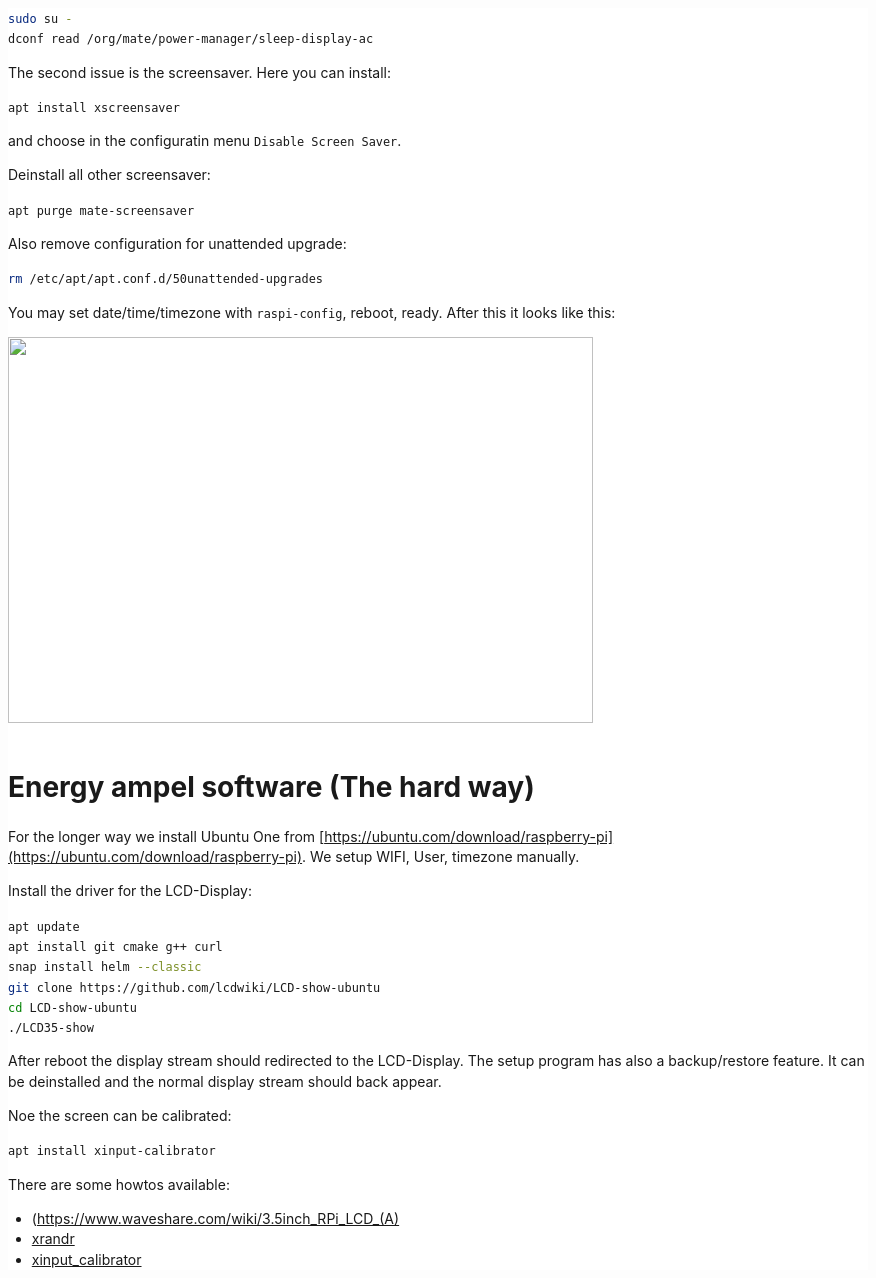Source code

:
 ```bash
sudo su -
dconf read /org/mate/power-manager/sleep-display-ac
```

The second issue is the screensaver. Here you can install:

```bash
apt install xscreensaver
```

and choose in the configuratin menu `Disable Screen Saver`.

Deinstall all other screensaver:


```bash
apt purge mate-screensaver
```

Also remove configuration for unattended upgrade:

```bash
rm /etc/apt/apt.conf.d/50unattended-upgrades
```

You may set date/time/timezone with `raspi-config`, reboot, ready. After this it looks like this:

<img src="/images/2024-06-19_1.jpg" width="585" height="386"/>

# Energy ampel software (The hard way)

For the longer way we install Ubuntu One from [https://ubuntu.com/download/raspberry-pi](https://ubuntu.com/download/raspberry-pi). We setup WIFI, User, timezone manually.

Install the driver for the LCD-Display:

```bash
apt update
apt install git cmake g++ curl
snap install helm --classic
git clone https://github.com/lcdwiki/LCD-show-ubuntu
cd LCD-show-ubuntu
./LCD35-show
```

After reboot the display stream should redirected to the LCD-Display. The setup program has also a backup/restore feature. It can be deinstalled and the normal display stream should back appear.

Noe the screen can be calibrated:

```bash
apt install xinput-calibrator
```

There are some howtos available:

- (https://www.waveshare.com/wiki/3.5inch_RPi_LCD_(A)
- [xrandr](https://wiki.ubuntu.com/X/Config/Resolution#Resetting_an_out-of-range_resolution)
- [xinput_calibrator](https://manpages.ubuntu.com/manpages/xenial/man1/xinput_calibrator.1.html)
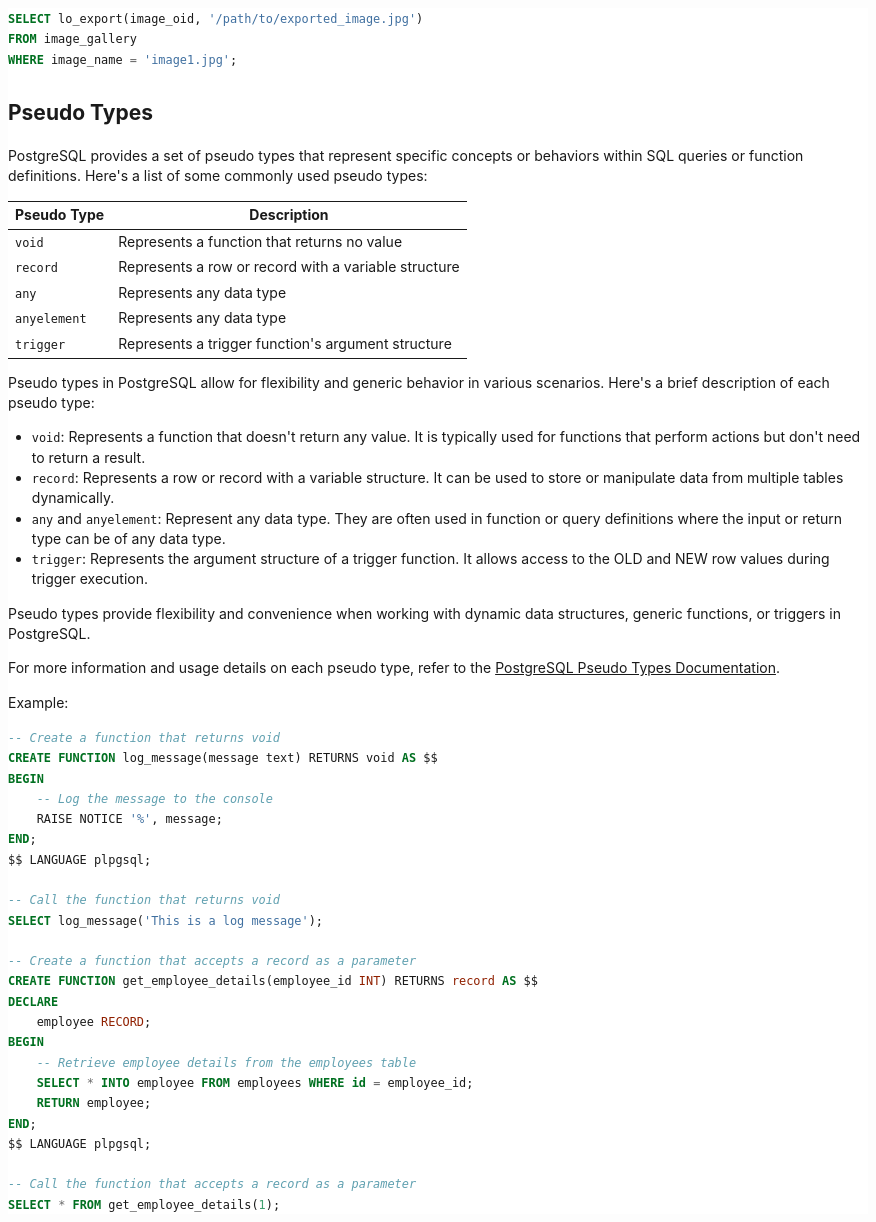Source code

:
 ```sql
SELECT lo_export(image_oid, '/path/to/exported_image.jpg')
FROM image_gallery
WHERE image_name = 'image1.jpg';
```

## Pseudo Types 

PostgreSQL provides a set of pseudo types that represent specific concepts or behaviors within SQL queries or function definitions. Here's a list of some commonly used pseudo types:

| Pseudo Type   | Description                                          |
|---------------|------------------------------------------------------|
| `void`        | Represents a function that returns no value           |
| `record`      | Represents a row or record with a variable structure  |
| `any`         | Represents any data type                             |
| `anyelement`  | Represents any data type                             |
| `trigger`     | Represents a trigger function's argument structure    |

Pseudo types in PostgreSQL allow for flexibility and generic behavior in various scenarios. Here's a brief description of each pseudo type:

- `void`: Represents a function that doesn't return any value. It is typically used for functions that perform actions but don't need to return a result.
- `record`: Represents a row or record with a variable structure. It can be used to store or manipulate data from multiple tables dynamically.
- `any` and `anyelement`: Represent any data type. They are often used in function or query definitions where the input or return type can be of any data type.
- `trigger`: Represents the argument structure of a trigger function. It allows access to the OLD and NEW row values during trigger execution.

Pseudo types provide flexibility and convenience when working with dynamic data structures, generic functions, or triggers in PostgreSQL.

For more information and usage details on each pseudo type, refer to the [PostgreSQL Pseudo Types Documentation](https://www.postgresql.org/docs/current/datatype-pseudo.html).


Example:
```sql
-- Create a function that returns void
CREATE FUNCTION log_message(message text) RETURNS void AS $$
BEGIN
    -- Log the message to the console
    RAISE NOTICE '%', message;
END;
$$ LANGUAGE plpgsql;

-- Call the function that returns void
SELECT log_message('This is a log message');

-- Create a function that accepts a record as a parameter
CREATE FUNCTION get_employee_details(employee_id INT) RETURNS record AS $$
DECLARE
    employee RECORD;
BEGIN
    -- Retrieve employee details from the employees table
    SELECT * INTO employee FROM employees WHERE id = employee_id;
    RETURN employee;
END;
$$ LANGUAGE plpgsql;

-- Call the function that accepts a record as a parameter
SELECT * FROM get_employee_details(1);
```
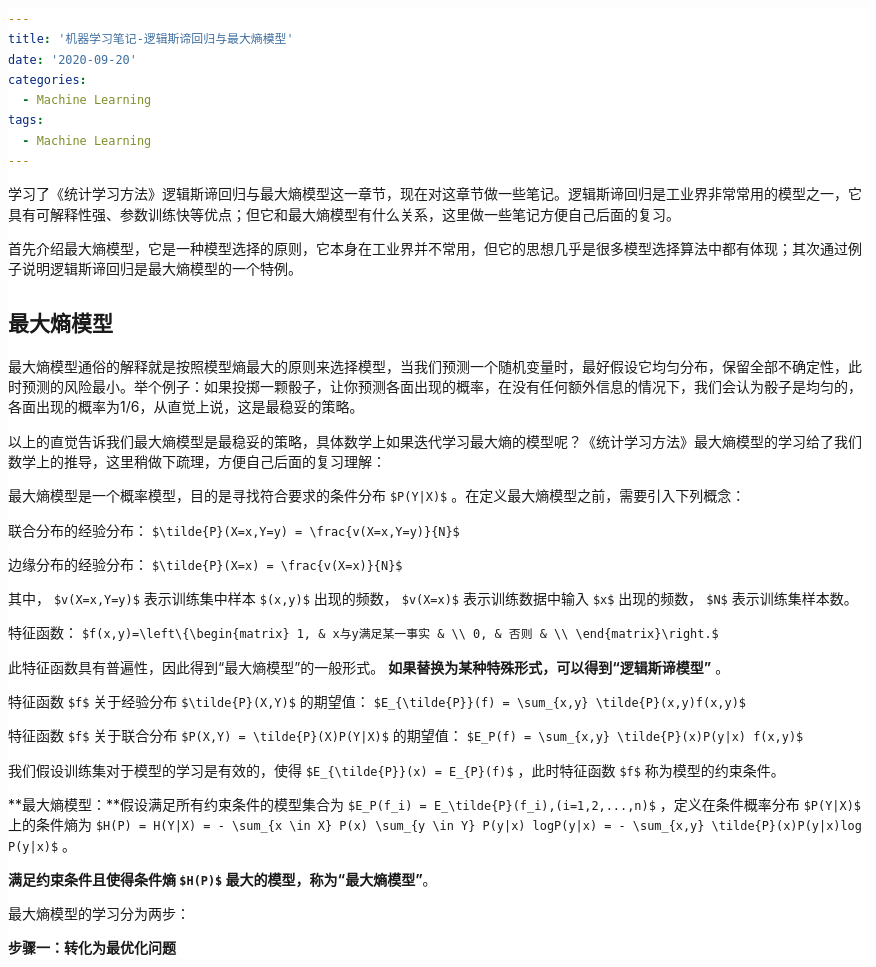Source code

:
 ```yaml
---
title: '机器学习笔记-逻辑斯谛回归与最大熵模型'
date: '2020-09-20'
categories:
  - Machine Learning
tags:
  - Machine Learning
---
```




学习了《统计学习方法》逻辑斯谛回归与最大熵模型这一章节，现在对这章节做一些笔记。逻辑斯谛回归是工业界非常常用的模型之一，它具有可解释性强、参数训练快等优点；但它和最大熵模型有什么关系，这里做一些笔记方便自己后面的复习。

首先介绍最大熵模型，它是一种模型选择的原则，它本身在工业界并不常用，但它的思想几乎是很多模型选择算法中都有体现；其次通过例子说明逻辑斯谛回归是最大熵模型的一个特例。



## 最大熵模型

最大熵模型通俗的解释就是按照模型熵最大的原则来选择模型，当我们预测一个随机变量时，最好假设它均匀分布，保留全部不确定性，此时预测的风险最小。举个例子：如果投掷一颗骰子，让你预测各面出现的概率，在没有任何额外信息的情况下，我们会认为骰子是均匀的，各面出现的概率为1/6，从直觉上说，这是最稳妥的策略。

以上的直觉告诉我们最大熵模型是最稳妥的策略，具体数学上如果迭代学习最大熵的模型呢？《统计学习方法》最大熵模型的学习给了我们数学上的推导，这里稍做下疏理，方便自己后面的复习理解：

最大熵模型是一个概率模型，目的是寻找符合要求的条件分布 `$P(Y|X)$` 。在定义最大熵模型之前，需要引入下列概念：

联合分布的经验分布： `$\tilde{P}(X=x,Y=y) = \frac{v(X=x,Y=y)}{N}$` 

边缘分布的经验分布： `$\tilde{P}(X=x) = \frac{v(X=x)}{N}$` 

其中， `$v(X=x,Y=y)$` 表示训练集中样本 `$(x,y)$` 出现的频数， `$v(X=x)$` 表示训练数据中输入 `$x$` 出现的频数， `$N$` 表示训练集样本数。

特征函数： `$f(x,y)=\left\{\begin{matrix}
1, & x与y满足某一事实 & \\
0, & 否则 & \\
\end{matrix}\right.$` 

此特征函数具有普遍性，因此得到“最大熵模型”的一般形式。 **如果替换为某种特殊形式，可以得到“逻辑斯谛模型”** 。

特征函数 `$f$` 关于经验分布 `$\tilde{P}(X,Y)$` 的期望值： `$E_{\tilde{P}}(f) = \sum_{x,y} \tilde{P}(x,y)f(x,y)$` 

特征函数 `$f$` 关于联合分布 `$P(X,Y) = \tilde{P}(X)P(Y|X)$` 的期望值： `$E_P(f) = \sum_{x,y} \tilde{P}(x)P(y|x) f(x,y)$` 

我们假设训练集对于模型的学习是有效的，使得 `$E_{\tilde{P}}(x) = E_{P}(f)$` ，此时特征函数 `$f$` 称为模型的约束条件。

**最大熵模型：**假设满足所有约束条件的模型集合为 `$E_P(f_i) = E_\tilde{P}(f_i),(i=1,2,...,n)$` ，定义在条件概率分布 `$P(Y|X)$` 上的条件熵为
`$H(P) = H(Y|X) = - \sum_{x \in X} P(x) \sum_{y \in Y} P(y|x) logP(y|x) = - \sum_{x,y} \tilde{P}(x)P(y|x)logP(y|x)$` 。

**满足约束条件且使得条件熵 `$H(P)$` 最大的模型，称为“最大熵模型”**。



最大熵模型的学习分为两步：

**步骤一：转化为最优化问题**
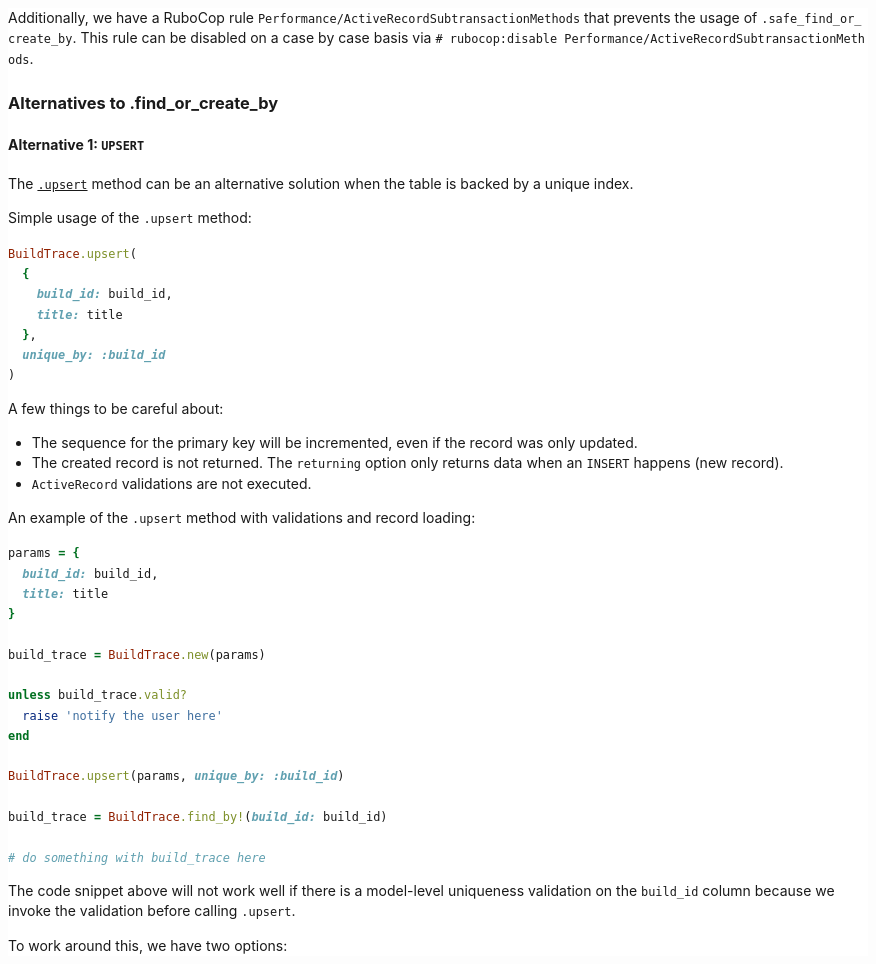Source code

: Additionally, we have a RuboCop rule `Performance/ActiveRecordSubtransactionMethods` that prevents the usage of `.safe_find_or_create_by`. This rule can be disabled on a case by case basis via `# rubocop:disable Performance/ActiveRecordSubtransactionMethods`.

### Alternatives to .find_or_create_by

#### Alternative 1: `UPSERT`

The [`.upsert`](https://api.rubyonrails.org/v7.0.5/classes/ActiveRecord/Persistence/ClassMethods.html#method-i-upsert) method can be an alternative solution when the table is backed by a unique index.

Simple usage of the `.upsert` method:

```ruby
BuildTrace.upsert(
  {
    build_id: build_id,
    title: title
  },
  unique_by: :build_id
)
```

A few things to be careful about:

- The sequence for the primary key will be incremented, even if the record was only updated.
- The created record is not returned. The `returning` option only returns data when an `INSERT` happens (new record).
- `ActiveRecord` validations are not executed.

An example of the `.upsert` method with validations and record loading:

```ruby
params = {
  build_id: build_id,
  title: title
}

build_trace = BuildTrace.new(params)

unless build_trace.valid?
  raise 'notify the user here'
end

BuildTrace.upsert(params, unique_by: :build_id)

build_trace = BuildTrace.find_by!(build_id: build_id)

# do something with build_trace here
```

The code snippet above will not work well if there is a model-level uniqueness validation on the `build_id` column because we invoke the validation before calling `.upsert`.

To work around this, we have two options:
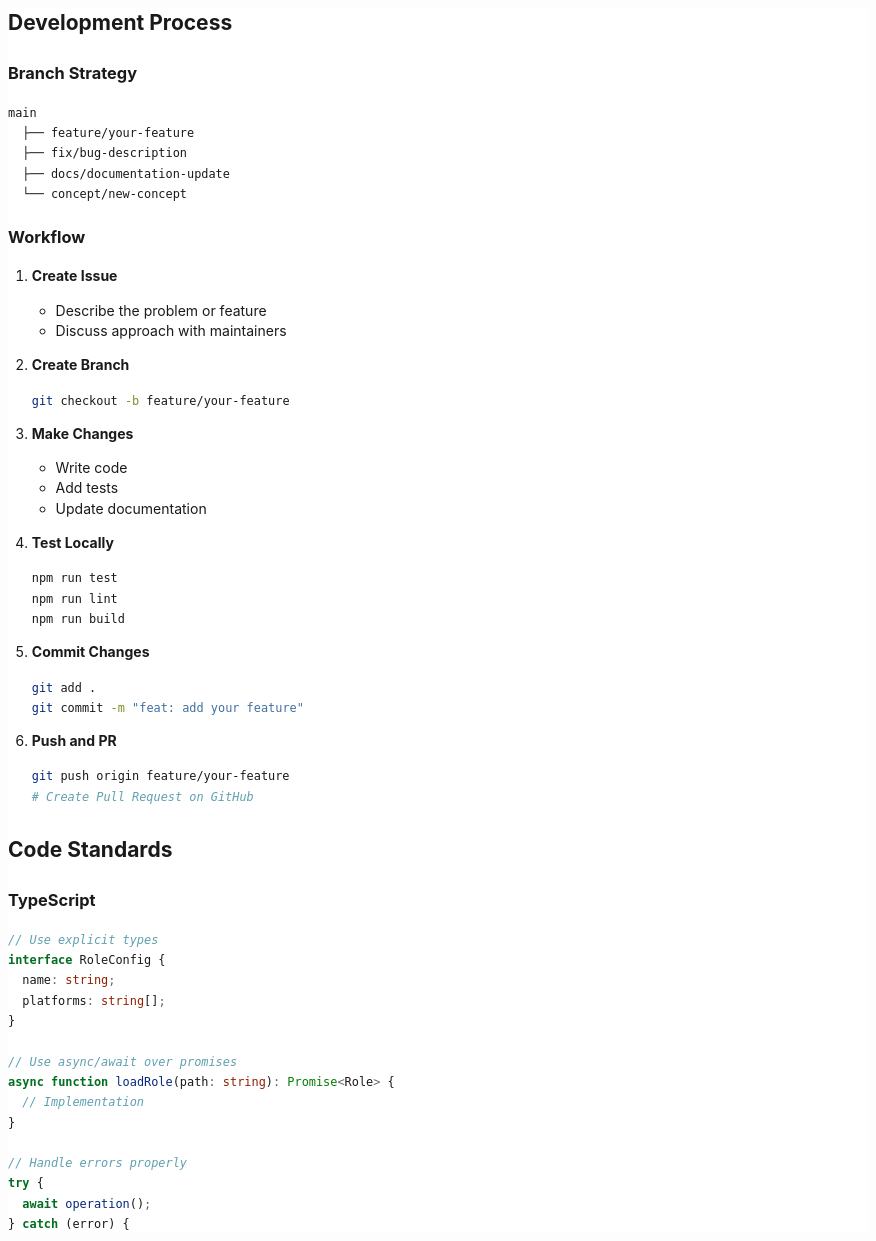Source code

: ## Development Process

### Branch Strategy

```
main
  ├── feature/your-feature
  ├── fix/bug-description
  ├── docs/documentation-update
  └── concept/new-concept
```

### Workflow

1. **Create Issue**
   - Describe the problem or feature
   - Discuss approach with maintainers

2. **Create Branch**
   ```bash
   git checkout -b feature/your-feature
   ```

3. **Make Changes**
   - Write code
   - Add tests
   - Update documentation

4. **Test Locally**
   ```bash
   npm run test
   npm run lint
   npm run build
   ```

5. **Commit Changes**
   ```bash
   git add .
   git commit -m "feat: add your feature"
   ```

6. **Push and PR**
   ```bash
   git push origin feature/your-feature
   # Create Pull Request on GitHub
   ```

## Code Standards

### TypeScript

```typescript
// Use explicit types
interface RoleConfig {
  name: string;
  platforms: string[];
}

// Use async/await over promises
async function loadRole(path: string): Promise<Role> {
  // Implementation
}

// Handle errors properly
try {
  await operation();
} catch (error) {
```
○ ○ ○ ○ ○
> [What to work on]
State the number of lines in these entries where the word "await" occurs, without any other words.

> [Solution]
2